Che vuol dire questa frase di Pietro? Ha la stessa pregnanza della nostra fede di cristiani di oggi? E che significa, per noi che non abbiamo conosciuto Gesù come Lui, ma abbiamo avuto modo di confrontarci con la Sua Parola e le Sue Opere, giunte fino a noi in duemila anni di Storia cristiana?
Partiamo dalla consapevolezza che la solenne testimonianza di Pietro, così com’è descritta nel Vangelo di Matteo, risente, verosimilmente, dell’evento glorioso della Pasqua. Per cui dobbiamo presumere che sia più autentica, sotto il profilo dell’autenticità storica, la breve confessione di Pietro, “Tu sei il Cristo” (Mc 8,29), riportata nel vangelo di Marco.
Come ho già accennato prima, non è certamente errato affermare che nella confessione di Pietro ci sia un’idea sbagliata del Messia. È la stessa idea condivisa da alcuni apostoli come Giovanni e Giacomo di Zebedeo, cioè l’attesa, specialmente da parte loro, di un Messia potente, trionfante. Un liberatore che riporti in auge l’era Davidica.
Non è questo il tipo di Messia, che Gesù di Nazareth ha davanti agli occhi, specialmente dopo aver sedimentato, nel suo cuore, le diverse reazioni da parte delle autorità religiose ebraiche e dello stesso popolo di Israele, di fronte al Suo originale annuncio di salvezza, confrontandole, peraltro, con la lettura della Storia Sacra.

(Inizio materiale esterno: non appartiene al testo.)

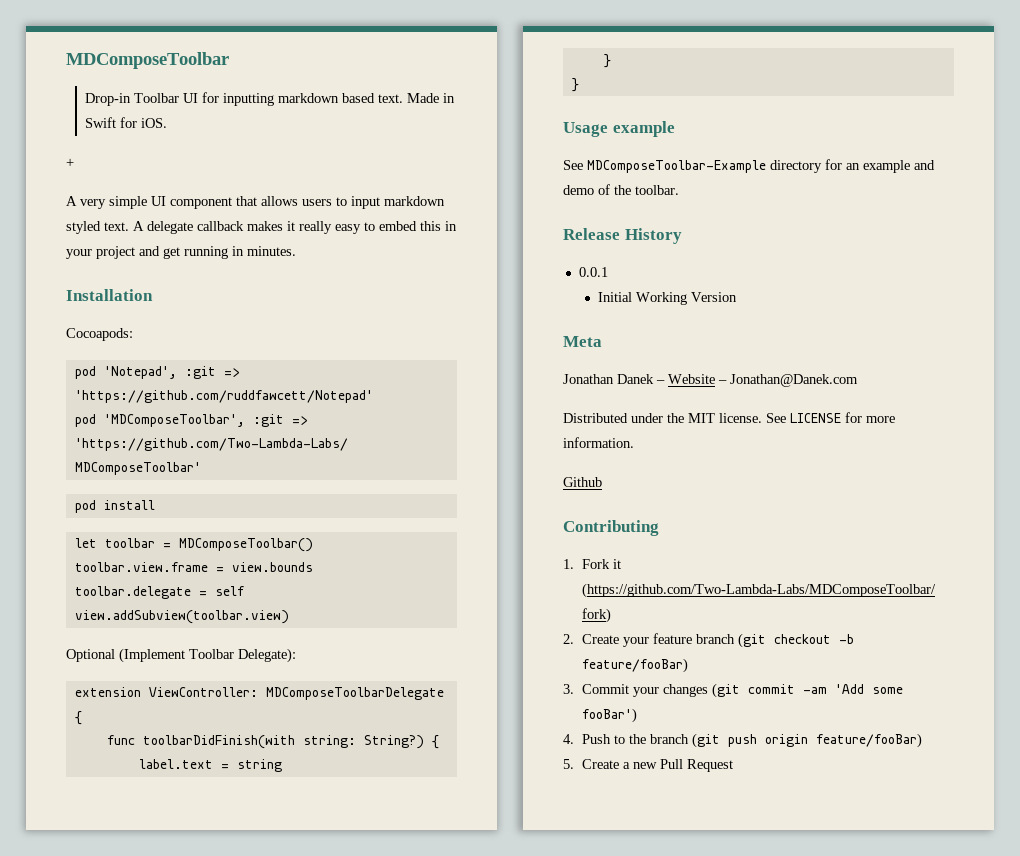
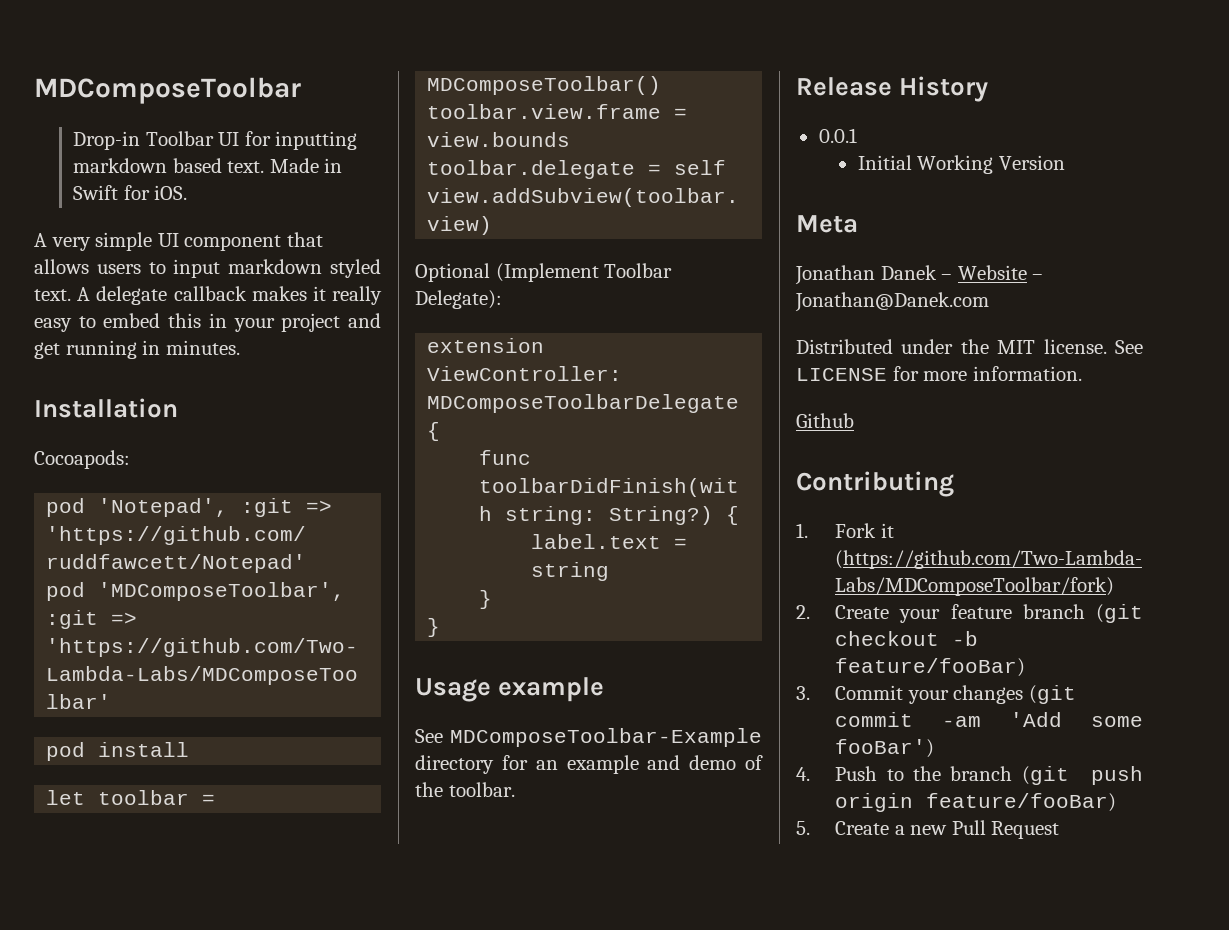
[66,158,74,167] // + -> (188, 192) none

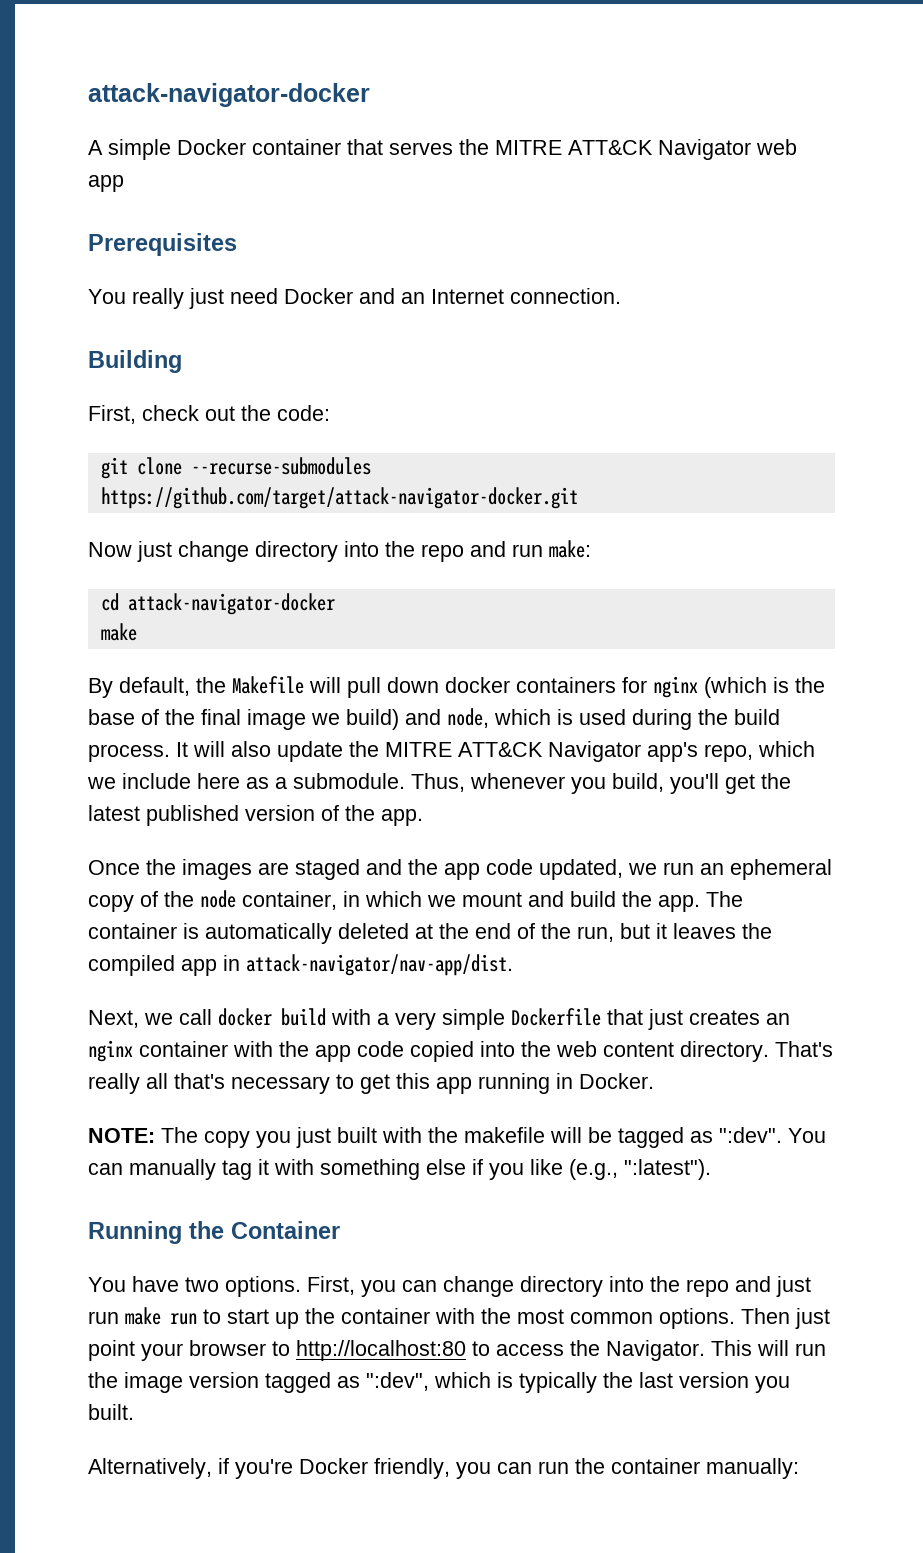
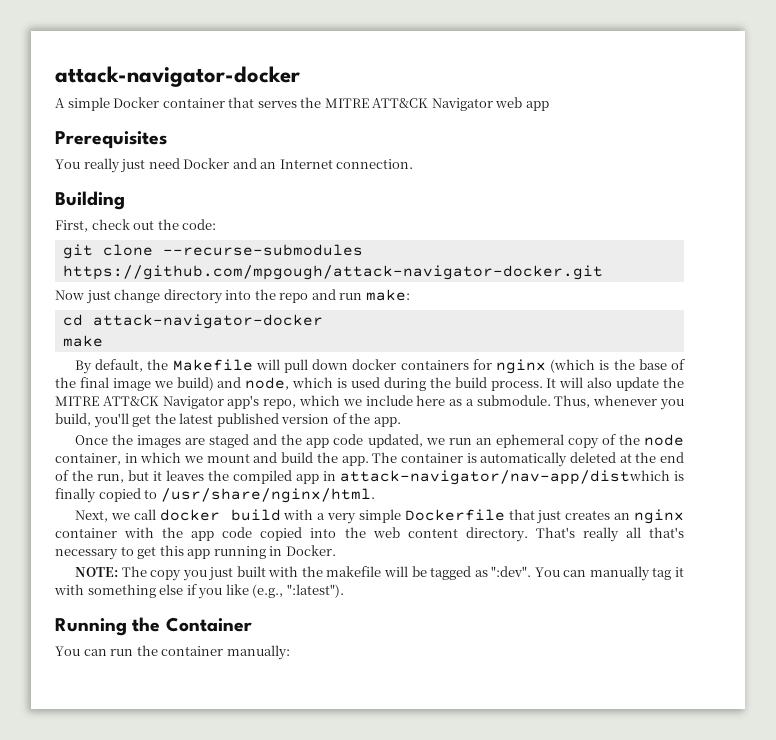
[100,487,578,509] https://github.com/target/attack-navigator-docker.git -> [62,265,603,280] https://github.com/mpgough/attack-navigator-docker.git
[246,954,513,976] attack-navigator/nav-app/dist. -> [340,470,684,485] [55,488,375,503] attack-navigator/nav-app/distwhich is finally copied to /usr/share/nginx/html.
[132,1276,811,1297] [88,1307,830,1329] [88,1340,826,1361] [88,1372,790,1393] [88,1404,134,1420] [88,1458,491,1479] have two options. First, you can change directory into the repo and just run make run to start up the container with the most common options. Then just point your browser to http://localhost:80 to access the Navigator. This will run the image version tagged as ":dev", which is typically the last version you built. // Alternatively, if you're Docker friendly, you -> (80, 651) none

Da Cesarea di Filippo scaturisce un divino messaggio per gli uomini di tutti i tempi e di tutti i luoghi: come vedremo bene la prossima Domenica, la rivelazione di Gesù Messia di Israele assume chiaramente l’immagine biblica del Servo di Dio sofferente, profetizzata da Isaia (Cfr. Is 42,1ss.; Is 50,5ss.), offrendo, e questo è un aspetto profondamente parenetico, cioè esortativo, una risposta, anzi l’unica risposta, all’uomo di tutti i tempi che si interroga sul male, sul dolore, sulla morte. La risposta più grande, Gesù, la darà con la sua passione, morte e risurrezione. E sarà proprio nell’ambito della passione che Lui dichiarerà direttamente a Caifa di essere il Figlio di Dio.
Ma a Cesarea di Filippo, e questo non appare nel Vangelo di questa domenica ma in quello di Domenica prossima, Gesù intende offrire un’altra risposta all’uomo che si interroga sul male, sul dolore, sulla morte.
A Cesarea di Filippo, Gesù dice, implicitamente, che Dio è presente dove l’uomo soffre, dove l’uomo patisce il male, dove l’uomo si chiede il perché del male e della morte. È come se Gesù dicesse: “Eccomi, sto qui, o uomo. Sto qui con te, a patire, a morire sulla croce, a risorgere con Te, perché c’è un’altra vita, più grande, gioiosa e bella, che ti aspetta”.
La risposta di Dio all’uomo che soffre è appunto questa: una risposta di condivisione, di pace, di amore divino. Una risposta che non distrugge subito il male, il dolore, la morte, come vagheggiano i religiosi Esseni, come auspicava Giovanni Battista, e, forse, come vorrebbero i suoi amici. No, Gesù conferisce un senso prezioso a queste realtà estremamente dolorose ed angoscianti, lasciando l’uomo libero di agire, addirittura contro il progetto di Dio e contro la sua volontà, ma anche pienamente abbandonati e coinvolti, come assoluti protagonisti, nella Storia Divina della salvezza.
Ecco il Figlio di Dio. Colui che non trionfa con la forza, con la violenza e con la potenza della sua Parola. Ma vince dolcemente, partendo dal cuore dell’uomo. È lì, dove allignano tutti i sentimenti, che comincia la grande irradiazione del Suo Regno. Un Regno dove Lui, Gesù di Nazareth, il Figlio di Dio altissimo, si mostra sempre “Con l’uomo e per l’uomo”.